Scientific classification
- Kingdom: Plantae
- Clade: Embryophytes
- Clade: Tracheophytes
- Clade: Angiosperms
- Clade: Eudicots
- Clade: Rosids
- Order: Fabales
- Family: Fabaceae
- Subfamily: Caesalpinioideae
- Clade: Mimosoid clade
- Genus: Acacia
- Species: A. inamabilis
- Binomial name: Acacia inamabilis E.Pritz.
- Synonyms: Racosperma inamabile (E.Pritz.) Pedley

= Acacia inamabilis =

- Genus: Acacia
- Species: inamabilis
- Authority: E.Pritz.
- Synonyms: Racosperma inamabile (E.Pritz.) Pedley

Species of legume

Acacia inamabilis is a species of flowering plant in the family Fabaceae and is endemic to inland areas of Western Australia. It is a harsh, spreading shrub with stout, usually glabrous branchlets, sessile, straight or slightly curved, rigid, sharply pointed phyllodes, two to four spherical heads of golden yellow flowers, and linear, crusty blackish pods.

==Description==
Acacia inamabilis is a harsh, spreading shrub that typically grows to a height of 0.2–1.3 m and has stout, green, ribbed, usually glabrous branchlets. Its phyllodes are sessile, straight or slightly curved, rigid, sharply pointed and five-sided in cross-section, 20–45 mm long and about 1.5 mm wide. There are spiny stipules 2.5–5 mm long at the base of the phyllodes. The phyllodes have five veins, and there is a gland 1–2 mm long, 1–5 mm above the base of the phyllode. The flowers are borne in two to four spherical heads on glabrous, yellow to light brown peduncles 3–5 mm long, each head with about 25 golden yellow flowers. Flowering occurs in August and September, and the pods are linear, up to 90 mm long and about 4.5 mm wide, blackish, glabrous and crusty.

==Taxonomy==
Acacia inamabilis was first formally described in 1904 by the botanist Ernst Georg Pritzel in Botanische Jahrbücher für Systematik, Pflanzengeschichte und Pflanzengeographie. The specific epithet (inamabilis) means 'unfriendly' or 'unlovely', referring to the sharply pointed stipules.

A. inamabilis is related to A. concolorans, and is sometimes mistaken for A. calcarata.

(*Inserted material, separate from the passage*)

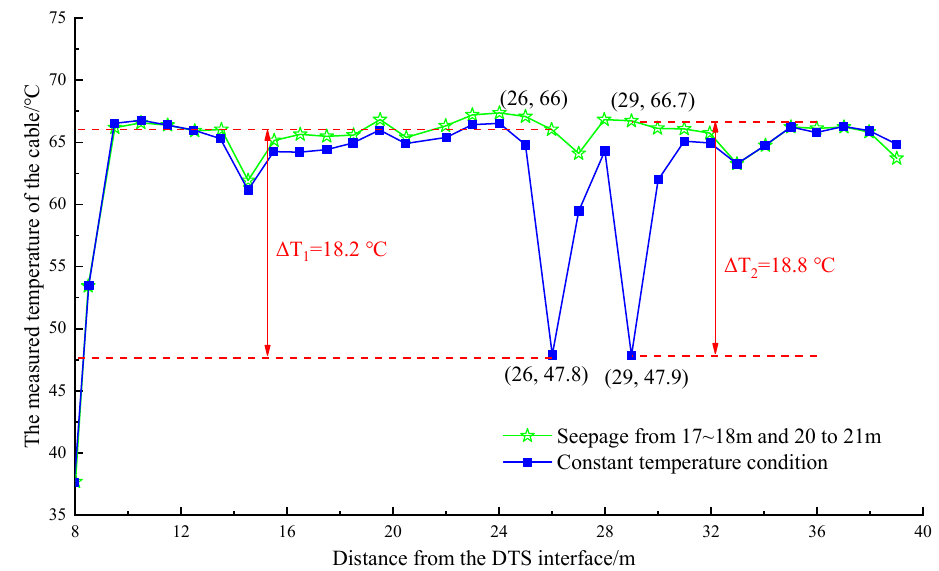
Figure 15. Temperature drop curve at the position of 17~18 m, 20~21 m in the pipeline.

==Distribution and habitat==
This species of wattle has a scattered distribution between Mount Malcolm in the Fraser Range, Norseman and near Peak Charles National Park in the Coolgardie and Mallee bioregions of inland Western Australia. It grows near granite outcrops and salt lakes, in sandy and loamy soils in woodland or mallee communities.

==Conservation status==
Acacia inamabilis is listed as "not threatened" by the Western Australian Government Department of Biodiversity, Conservation and Attractions.